Otros trastornos mentales se asocian a la adicción a Internet
No obstante, este no es el primer estudio que liga la incidencia de
desórdenes mentales con el empleo excesivo de Internet, aunque sí es el primer trabajo a gran escala realizado con jóvenes occidentales,
ya que la mayoría de las investigaciones anteriores proceden de países
asiáticos, donde el uso de Internet está más implantado o, al menos,
más reconocido.
Ejemplo de ello es un artículo publicado en la revista 'Archives of Pediatrics & Adolescent
Medicine', que revelaba que además de la depresión otras patologías
como el trastorno de déficit de atención e hiperactividad (TDHA), la fobia social y la hostilidad incrementan el riesgo de adicción a la red.
Por otra parte, una investigación publicada el pasado mes de diciembre en la revista 'Injury Prevention', reveló una mayor tendencia a autolesionarse
entre los jóvenes adictos a Internet. El estudio, realizado por
miembros de la Universidad australiana de Notre Dame y la china de Sun
Yat.Sen contó con una muestra de 1.618 adolescentes de entre 13 y 18
años y reveló que los estudiantes moderadamente adictos a Internet
(cerca del 10%) habían sufrido una propensión a herirse a sí mismos (de
una a cinco ocasiones en un periodo de seis meses) 2,4 veces mayor que
los jóvenes que no se conectaban de forma compulsiva.

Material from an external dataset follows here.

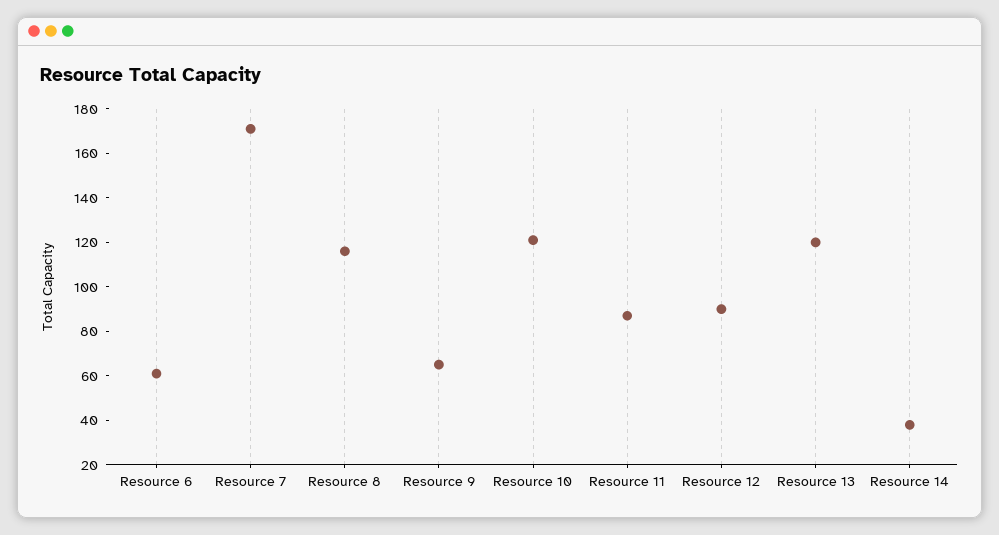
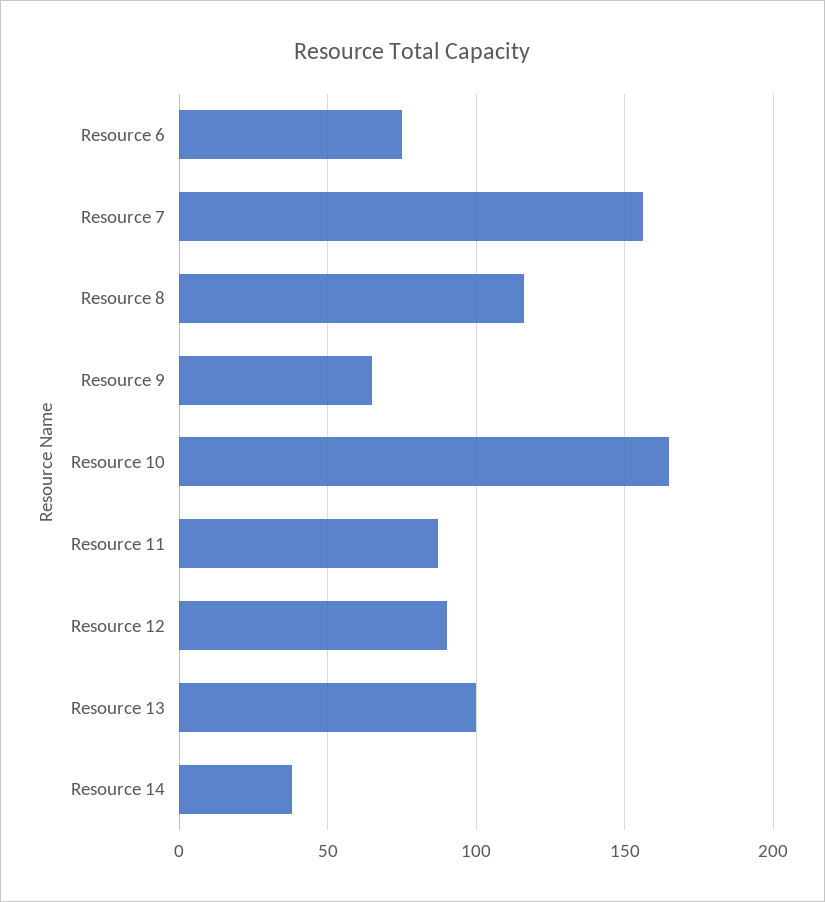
Resource 6: 60 -> 75
Resource 7: 170 -> 155
Resource 10: 120 -> 165
Resource 13: 120 -> 100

Para prevenir el uso adictivo de la red, especialmente en el caso de
los más jóvenes, los expertos recomiendan que navegar por Internet sea
una parte sana de la vida familiar, empleando estrategias tan sencillas
como situar el ordenador en un lugar común a todos los que viven en la casa como el salón, la cocina o el recibidor. De esta forma, esta
práctica se integra en la convivencia cotidiana, en lugar de ser un
hábito que se realiza apartado de los demás y en secreto.